To perform this feat, before RF 'looks' at a sample with known categories, and 'learns' from it. This is called the 'training' process.

Since it uses a training data to learn, the method is called supervised learning, as opposed to unsupervised learning where a data is categorized into its most likely clusters without having any hint of what those clusters may be from any previously available data sources.

Some other supervised learning techniques are Logistic Regression, Neural Networks, Support Vector Machines, and Gradient Boosting Machines.

A Random Forest, as the name indicates, generates a collection of trees - viz. Decision Trees - at the end of the learning process. Each tree by itself is a predictor. To categorize a new observation, it is run through all the trees, and the results are aggregated.

Testing Random Forest

How well does it work?

To test it, I created a data that where I color a point \((x,y)\) as Green if \(y>\sin(x)\), otherwise I call it Red.
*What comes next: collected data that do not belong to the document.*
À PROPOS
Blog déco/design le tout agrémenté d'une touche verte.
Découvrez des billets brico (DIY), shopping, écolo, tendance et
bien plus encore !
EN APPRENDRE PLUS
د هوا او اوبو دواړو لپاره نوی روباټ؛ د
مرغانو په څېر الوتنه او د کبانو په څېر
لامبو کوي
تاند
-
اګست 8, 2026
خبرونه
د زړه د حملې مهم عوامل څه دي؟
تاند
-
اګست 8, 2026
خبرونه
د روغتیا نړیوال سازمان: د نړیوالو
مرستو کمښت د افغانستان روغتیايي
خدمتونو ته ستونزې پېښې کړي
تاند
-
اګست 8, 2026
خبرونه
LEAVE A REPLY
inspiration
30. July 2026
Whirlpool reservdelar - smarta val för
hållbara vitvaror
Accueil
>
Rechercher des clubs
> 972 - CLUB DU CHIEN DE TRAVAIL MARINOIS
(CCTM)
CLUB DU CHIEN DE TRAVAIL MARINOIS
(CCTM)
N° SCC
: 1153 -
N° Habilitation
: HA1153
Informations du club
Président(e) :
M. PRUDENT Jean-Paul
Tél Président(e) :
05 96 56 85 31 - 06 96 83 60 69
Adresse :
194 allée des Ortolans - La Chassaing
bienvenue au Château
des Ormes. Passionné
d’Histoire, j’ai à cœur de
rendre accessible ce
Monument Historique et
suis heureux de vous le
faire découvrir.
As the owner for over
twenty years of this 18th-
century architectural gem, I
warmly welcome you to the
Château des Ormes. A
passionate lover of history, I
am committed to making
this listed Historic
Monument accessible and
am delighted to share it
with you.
Note conventional methods like Logistic Regression, \(P(green)=\left({1+e^{-(\alpha+\beta_1 x + \beta_2 y)}}\right)^{-1}\), would fail on this data, as it depends on the relationships being linear.

Test Function

Then I created samples of different sizes consisting of \((x,y)\) points, applied the red/green labeling for training the RF.

Training Samples

As I was interested to see the quality of the prediction varies on the amount of data, I fed the above samples separately. The number of trees that RF generates, which upto a point increases the predictive power, was also varied. It was RF's job to come up with the function just by looking these points.
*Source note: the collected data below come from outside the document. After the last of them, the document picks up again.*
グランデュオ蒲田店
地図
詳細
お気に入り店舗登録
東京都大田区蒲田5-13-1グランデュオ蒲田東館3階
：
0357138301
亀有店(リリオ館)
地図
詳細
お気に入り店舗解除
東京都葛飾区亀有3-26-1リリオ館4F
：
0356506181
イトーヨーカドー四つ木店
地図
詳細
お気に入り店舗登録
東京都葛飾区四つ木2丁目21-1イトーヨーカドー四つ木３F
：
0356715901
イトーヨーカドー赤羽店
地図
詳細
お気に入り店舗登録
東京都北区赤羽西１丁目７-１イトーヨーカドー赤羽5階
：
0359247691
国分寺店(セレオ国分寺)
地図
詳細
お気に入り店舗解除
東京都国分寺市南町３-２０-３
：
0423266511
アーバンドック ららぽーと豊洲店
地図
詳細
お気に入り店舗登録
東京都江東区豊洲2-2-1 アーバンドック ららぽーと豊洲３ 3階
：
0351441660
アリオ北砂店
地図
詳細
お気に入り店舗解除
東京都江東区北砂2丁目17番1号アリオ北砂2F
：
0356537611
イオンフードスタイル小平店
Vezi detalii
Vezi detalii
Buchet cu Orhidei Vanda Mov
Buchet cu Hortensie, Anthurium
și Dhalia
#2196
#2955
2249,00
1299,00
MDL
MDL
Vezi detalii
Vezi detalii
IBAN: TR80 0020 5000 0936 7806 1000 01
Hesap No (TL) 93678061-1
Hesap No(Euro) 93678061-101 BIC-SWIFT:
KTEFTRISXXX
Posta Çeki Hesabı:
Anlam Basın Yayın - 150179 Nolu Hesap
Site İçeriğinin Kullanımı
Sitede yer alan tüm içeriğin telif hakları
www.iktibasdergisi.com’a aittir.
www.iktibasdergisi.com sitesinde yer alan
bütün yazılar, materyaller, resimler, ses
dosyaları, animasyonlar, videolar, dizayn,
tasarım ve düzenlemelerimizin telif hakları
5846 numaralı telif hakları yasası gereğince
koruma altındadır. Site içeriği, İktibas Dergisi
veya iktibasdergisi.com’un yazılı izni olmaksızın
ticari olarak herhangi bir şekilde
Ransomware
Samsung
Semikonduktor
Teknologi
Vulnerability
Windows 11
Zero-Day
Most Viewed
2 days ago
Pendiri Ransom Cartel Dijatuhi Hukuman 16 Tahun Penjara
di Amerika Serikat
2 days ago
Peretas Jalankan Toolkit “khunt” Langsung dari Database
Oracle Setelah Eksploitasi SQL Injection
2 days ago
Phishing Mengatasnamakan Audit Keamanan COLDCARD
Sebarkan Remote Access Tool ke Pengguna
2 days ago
Guess made by Random Forest

Looking at this pictures, it it apparent that RF recreated the functions very accurately, even with as low as 100 observations - for which it may actually be difficult for a person to guess the function.
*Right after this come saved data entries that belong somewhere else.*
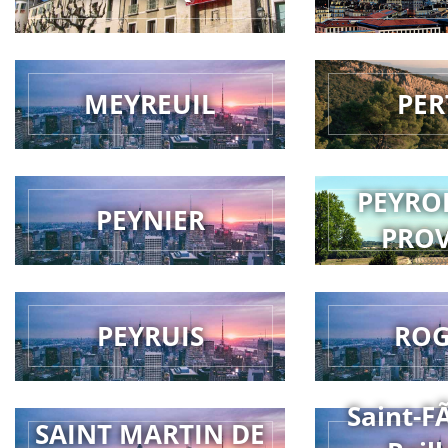
MEYREUIL
PER
PEYRO
PEYNIER
PRO
PEYRUIS
RO
Saint-F
SAINT MARTIN DE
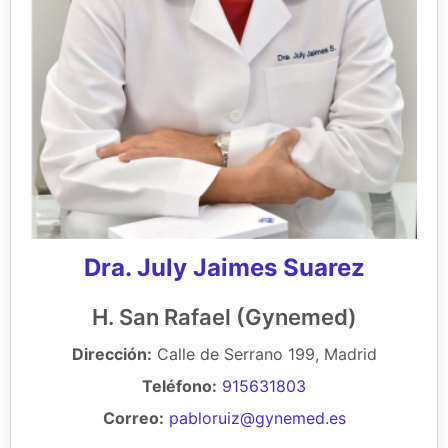
Dra. July Jaimes Suarez
H. San Rafael (Gynemed)
Dirección:
Calle de Serrano 199, Madrid
Teléfono:
915631803
Correo:
pabloruiz@gynemed.es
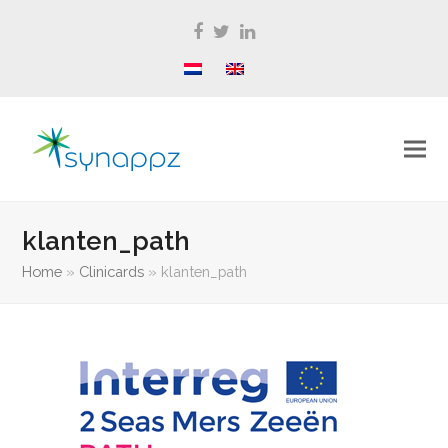
Facebook
Twitter
LinkedIn
klanten_path
Home
»
Clinicards
»
klanten_path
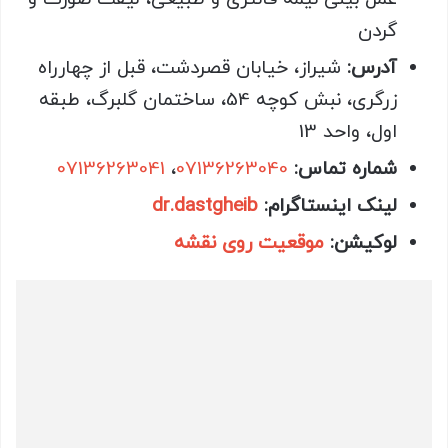
گردن
آدرس
:
شیراز، خیابان قصردشت، قبل از چهارراه
زرگری، نبش کوچه 54، ساختمان گلبرگ، طبقه
اول، واحد 13
شماره تماس
:
07136263040
،
07136263041
لینک اینستاگرام
:
dr.dastgheib
لوکیشن
:
موقعیت روی نقشه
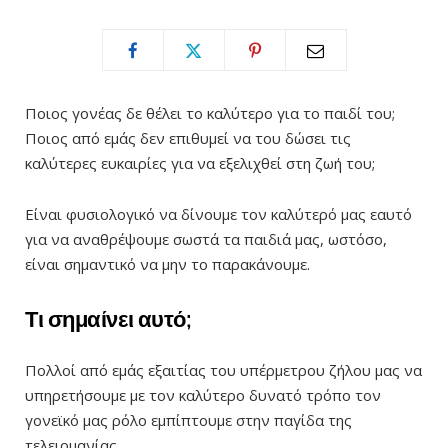
Ποιος γονέας δε θέλει το καλύτερο για το παιδί του;
Ποιος από εμάς δεν επιθυμεί να του δώσει τις
καλύτερες ευκαιρίες για να εξελιχθεί στη ζωή του;
Είναι φυσιολογικό να δίνουμε τον καλύτερό μας εαυτό
για να αναθρέψουμε σωστά τα παιδιά μας, ωστόσο,
είναι σημαντικό να μην το παρακάνουμε.
Τι σημαίνει αυτό;
Πολλοί από εμάς εξαιτίας του υπέρμετρου ζήλου μας να
υπηρετήσουμε με τον καλύτερο δυνατό τρόπο τον
γονεϊκό μας ρόλο εμπίπτουμε στην παγίδα της
τελειομανίας.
For our simple data, the incremental gain by increasing the number of trees from 50 to 1000 is small.

Confidence

RF has a natural candidate that can be used to estimate how confident it is for each prediction. If there are \(n\) trees, we can simply compute the variance of the predictions \(v_k=\frac{1}{n}\sum_{i=1}^n(\hat p_k-\frac{1}{n}\sum(\hat p_k))\) for each observation.

A sense of the confidence can be seen by looking at the white region in the charts above. Below is a plot of the relative standard deviation which brings it out clearly.

Relative Uncertainty of Random Forest

Darker areas correspond to regions of higher uncertainty.

Observe that the most uncertain regions are at the boundary region, as one would expect, since it is at the boundary you will be most unsure about what color a point will have.

Also as the size of the training sample is increased, uncertainty recedes more and more towards the boundary of the classes.

Conclusion

Per each data point, the variance of outcomes by all the trees can be used to estimate the confidence in its prediction. It is valuable especially for estimating continuous attributes (though the simple example above demonstrates this on discrete outcomes), but it is generally overlooked. In a scenario where a bad decision is costly, the confidence can be used to filter the data before taking a decision.